Our basic requirements for the example app we would choose for illustrative purposes in this report were that it should be a familiar, open source project, not too small, but not too big, and also complicated enough to represent the real-life complexity of a project.
Jetty is a lightweight Java application server maintained by Eclipse Foundation. One of the main benefits of Jetty is its small size and embed-ability, which open doors into many applications where a full-blown Jave EE-certified server wouldn’t quite fit right. In recent surveys by RebelLabs and Typesafe, Jetty use is reported by anywhere from 11 - 49% of developers, either embedded somewhere or as their primary app server.
As a project, Jetty is pretty cool: small enough to be comprehensible by our team writing this report, but definitely not trivial. It’s an active project used by many, it has a permissive license and its source code is nicely available from GitHub. It is also a Maven project as well, so if you’re using Maven (64% of you reading this are!) then your project’s build process--which we’re trying to generally improve with code analysis--will share similarities with Jetty’s build process.
Ok, we’ve covered most of the basics, so let’s move forward! In the upcoming chapters, we discuss how to install and integrate your tool of choice, how to avoid getting 10,000 errors just 5 minutes after starting up, common pitfalls to watch out for, and more. We even show you our own SonarQube installation and which plugins we use to test JRebel and LiveRebel.
"If you set up Checkstyle with a basic set of rules defining your code style (and run it as part of your build), you spend a lot less time arguing about the placement of brackets and whitespace, and more time talking about actual software design." — Trisha Gee, Java Engineer at MongoDB
Installation and setup with FindBugs, Checkstyle, PMD and Coverity (SonarQube comes later)
Setting up a code quality analysis tool is sometimes a somewhat cumbersome task. Luckily, there are Maven plugins available for almost all of them: FindBugs, Checkstyle and PMD. Coverity does not have any Maven plugin, but it can be still used together with Maven. And don’t worry...these tools can be executed quite easily without the Maven plugin as well.
We took the Jetty 9 source code and proceeded to set up those tools--Jetty is a fairly large and complicated project, containing over 30 different modules and tons of source code. To start off with running each tool, we modified the main pom.xml of this project. Luckily, there were already configurations in place for PMD and FindBugs, so all we needed to do was run these tools.

- GIVEN INFORMATION -

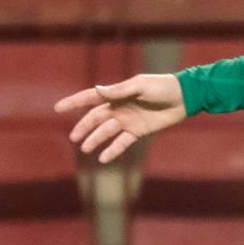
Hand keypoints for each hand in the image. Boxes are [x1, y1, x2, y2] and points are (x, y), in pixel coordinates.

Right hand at [56, 74, 186, 162]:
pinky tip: (103, 159)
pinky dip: (113, 150)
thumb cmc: (163, 87)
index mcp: (118, 94)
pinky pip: (122, 142)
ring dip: (96, 140)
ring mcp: (128, 120)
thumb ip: (120, 90)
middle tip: (73, 138)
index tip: (57, 108)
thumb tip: (98, 90)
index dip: (74, 102)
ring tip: (86, 149)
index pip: (90, 98)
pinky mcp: (138, 131)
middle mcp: (119, 108)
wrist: (185, 97)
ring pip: (106, 132)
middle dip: (84, 127)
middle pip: (96, 118)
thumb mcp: (141, 86)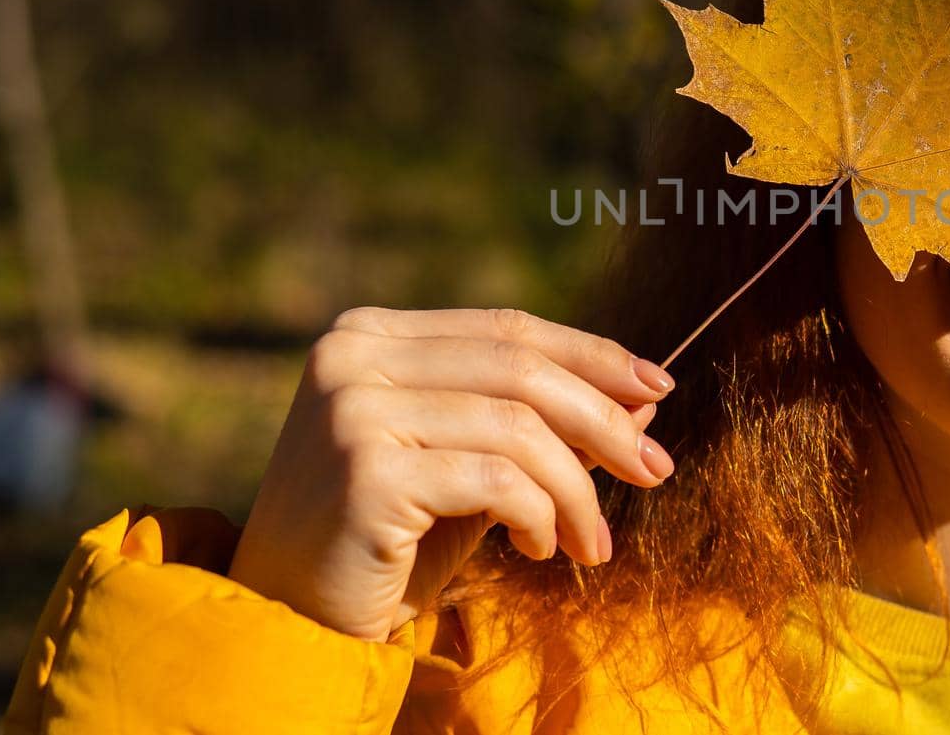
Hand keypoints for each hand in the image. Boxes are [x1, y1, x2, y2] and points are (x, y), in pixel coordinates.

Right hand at [226, 306, 676, 640]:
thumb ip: (546, 426)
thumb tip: (648, 398)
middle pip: (521, 368)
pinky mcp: (366, 470)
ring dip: (578, 489)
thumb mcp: (476, 470)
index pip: (507, 329)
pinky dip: (541, 517)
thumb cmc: (389, 542)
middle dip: (605, 420)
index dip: (592, 354)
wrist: (290, 620)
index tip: (659, 384)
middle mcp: (353, 356)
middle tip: (656, 470)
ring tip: (595, 543)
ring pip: (519, 427)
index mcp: (371, 335)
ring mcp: (353, 409)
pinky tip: (541, 551)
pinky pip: (497, 482)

- PROBLEMS TO SOLVE -
1. Answer these questions using the Jetty text:
(a) Which organization maintains Jetty?
(b) What share of readers does the text say use Maven?
(c) Which of the tools has no Maven plugin?
2. Write out the Jetty text word for word, from "We took the" to "run these tools.".

- RESULTS FOR EACH TASK -
1.
(a) The Eclipse Foundation
(b) 64%
(c) Coverity

2.
We took the Jetty 9 source code and proceeded to set up those tools--Jetty is a fairly large and complicated project, containing over 30 different modules and tons of source code. To start off with running each tool, we modified the main pom.xml of this project. Luckily, there were already configurations in place for PMD and FindBugs, so all we needed to do was run these tools.